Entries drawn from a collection
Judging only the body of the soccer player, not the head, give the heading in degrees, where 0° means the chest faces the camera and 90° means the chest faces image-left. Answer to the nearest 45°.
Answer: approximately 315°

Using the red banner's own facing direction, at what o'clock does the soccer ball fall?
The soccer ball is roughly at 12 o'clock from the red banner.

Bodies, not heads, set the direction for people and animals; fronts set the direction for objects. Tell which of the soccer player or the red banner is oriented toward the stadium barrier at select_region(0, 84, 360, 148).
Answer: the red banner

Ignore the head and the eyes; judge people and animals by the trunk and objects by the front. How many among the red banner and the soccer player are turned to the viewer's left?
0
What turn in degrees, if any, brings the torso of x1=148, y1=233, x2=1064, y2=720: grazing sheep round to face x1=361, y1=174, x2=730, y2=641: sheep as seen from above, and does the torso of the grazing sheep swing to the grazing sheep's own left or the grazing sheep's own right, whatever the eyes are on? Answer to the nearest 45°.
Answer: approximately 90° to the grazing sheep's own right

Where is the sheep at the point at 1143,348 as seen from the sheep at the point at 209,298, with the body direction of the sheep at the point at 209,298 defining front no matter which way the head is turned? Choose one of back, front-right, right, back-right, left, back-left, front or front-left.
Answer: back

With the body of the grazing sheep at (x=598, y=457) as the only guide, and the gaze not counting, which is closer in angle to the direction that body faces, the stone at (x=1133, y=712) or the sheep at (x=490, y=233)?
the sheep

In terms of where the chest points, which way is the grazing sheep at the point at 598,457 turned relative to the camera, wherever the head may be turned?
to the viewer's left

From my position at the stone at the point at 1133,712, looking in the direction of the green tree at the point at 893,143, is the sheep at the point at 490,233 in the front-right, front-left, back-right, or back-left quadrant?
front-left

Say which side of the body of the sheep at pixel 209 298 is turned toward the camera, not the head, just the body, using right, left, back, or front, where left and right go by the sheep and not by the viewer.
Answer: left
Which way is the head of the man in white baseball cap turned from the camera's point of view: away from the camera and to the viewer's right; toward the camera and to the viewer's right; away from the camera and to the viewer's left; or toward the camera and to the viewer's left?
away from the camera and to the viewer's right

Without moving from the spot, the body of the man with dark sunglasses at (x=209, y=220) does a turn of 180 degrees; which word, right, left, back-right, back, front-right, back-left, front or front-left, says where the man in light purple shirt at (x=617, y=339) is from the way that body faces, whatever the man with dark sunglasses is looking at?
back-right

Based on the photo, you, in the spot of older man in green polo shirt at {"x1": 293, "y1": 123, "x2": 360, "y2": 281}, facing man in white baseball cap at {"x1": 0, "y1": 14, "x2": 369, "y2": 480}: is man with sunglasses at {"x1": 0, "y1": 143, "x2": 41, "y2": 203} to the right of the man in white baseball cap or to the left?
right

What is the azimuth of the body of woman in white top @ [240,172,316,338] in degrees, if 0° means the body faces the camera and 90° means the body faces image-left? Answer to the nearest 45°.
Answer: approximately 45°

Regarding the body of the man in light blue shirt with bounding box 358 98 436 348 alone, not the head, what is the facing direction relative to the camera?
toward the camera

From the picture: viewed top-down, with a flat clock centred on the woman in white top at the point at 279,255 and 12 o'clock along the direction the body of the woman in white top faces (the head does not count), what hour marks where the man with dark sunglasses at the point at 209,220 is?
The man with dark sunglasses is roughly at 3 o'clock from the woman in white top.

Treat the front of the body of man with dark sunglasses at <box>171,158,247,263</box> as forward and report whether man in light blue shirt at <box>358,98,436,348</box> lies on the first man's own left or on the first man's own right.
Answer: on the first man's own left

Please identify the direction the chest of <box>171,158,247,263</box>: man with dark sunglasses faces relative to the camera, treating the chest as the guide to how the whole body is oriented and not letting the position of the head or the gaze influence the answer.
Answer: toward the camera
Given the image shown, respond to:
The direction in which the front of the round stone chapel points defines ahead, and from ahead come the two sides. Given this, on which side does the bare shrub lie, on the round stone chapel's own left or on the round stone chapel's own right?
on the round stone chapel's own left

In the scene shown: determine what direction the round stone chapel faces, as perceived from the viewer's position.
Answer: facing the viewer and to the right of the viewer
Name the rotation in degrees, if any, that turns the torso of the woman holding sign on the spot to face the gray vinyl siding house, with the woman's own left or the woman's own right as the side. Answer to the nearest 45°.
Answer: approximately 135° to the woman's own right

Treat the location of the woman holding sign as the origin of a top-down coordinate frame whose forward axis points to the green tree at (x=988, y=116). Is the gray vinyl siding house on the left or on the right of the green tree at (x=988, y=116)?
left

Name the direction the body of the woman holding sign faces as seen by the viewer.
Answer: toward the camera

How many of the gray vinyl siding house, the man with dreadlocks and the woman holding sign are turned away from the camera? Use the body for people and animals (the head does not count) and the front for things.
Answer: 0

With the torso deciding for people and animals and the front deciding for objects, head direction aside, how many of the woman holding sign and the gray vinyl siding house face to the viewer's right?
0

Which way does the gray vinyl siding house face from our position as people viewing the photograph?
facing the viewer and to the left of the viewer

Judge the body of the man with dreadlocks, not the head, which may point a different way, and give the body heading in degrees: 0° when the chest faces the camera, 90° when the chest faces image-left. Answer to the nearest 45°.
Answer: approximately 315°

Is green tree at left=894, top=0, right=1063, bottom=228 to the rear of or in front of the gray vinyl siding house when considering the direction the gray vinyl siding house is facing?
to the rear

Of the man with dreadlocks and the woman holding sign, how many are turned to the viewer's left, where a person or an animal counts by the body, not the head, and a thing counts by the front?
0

WORK ITEM:
Recast the material, from the line containing "Is green tree" through the end of the material, as a two-column CSV with the columns input and output, one row for each request with its answer. Put each value in one quoted field and replace any line breaks with spaces.

FINAL ANSWER:
input,output
"Is green tree at left=894, top=0, right=1063, bottom=228 to the rear of or in front of the gray vinyl siding house when considering the direction the gray vinyl siding house is facing?","to the rear"
"Of the man with dreadlocks and the woman holding sign, how many are turned to the viewer's left, where a person or an animal counts by the body, not the head, and a thing counts by the front?","0"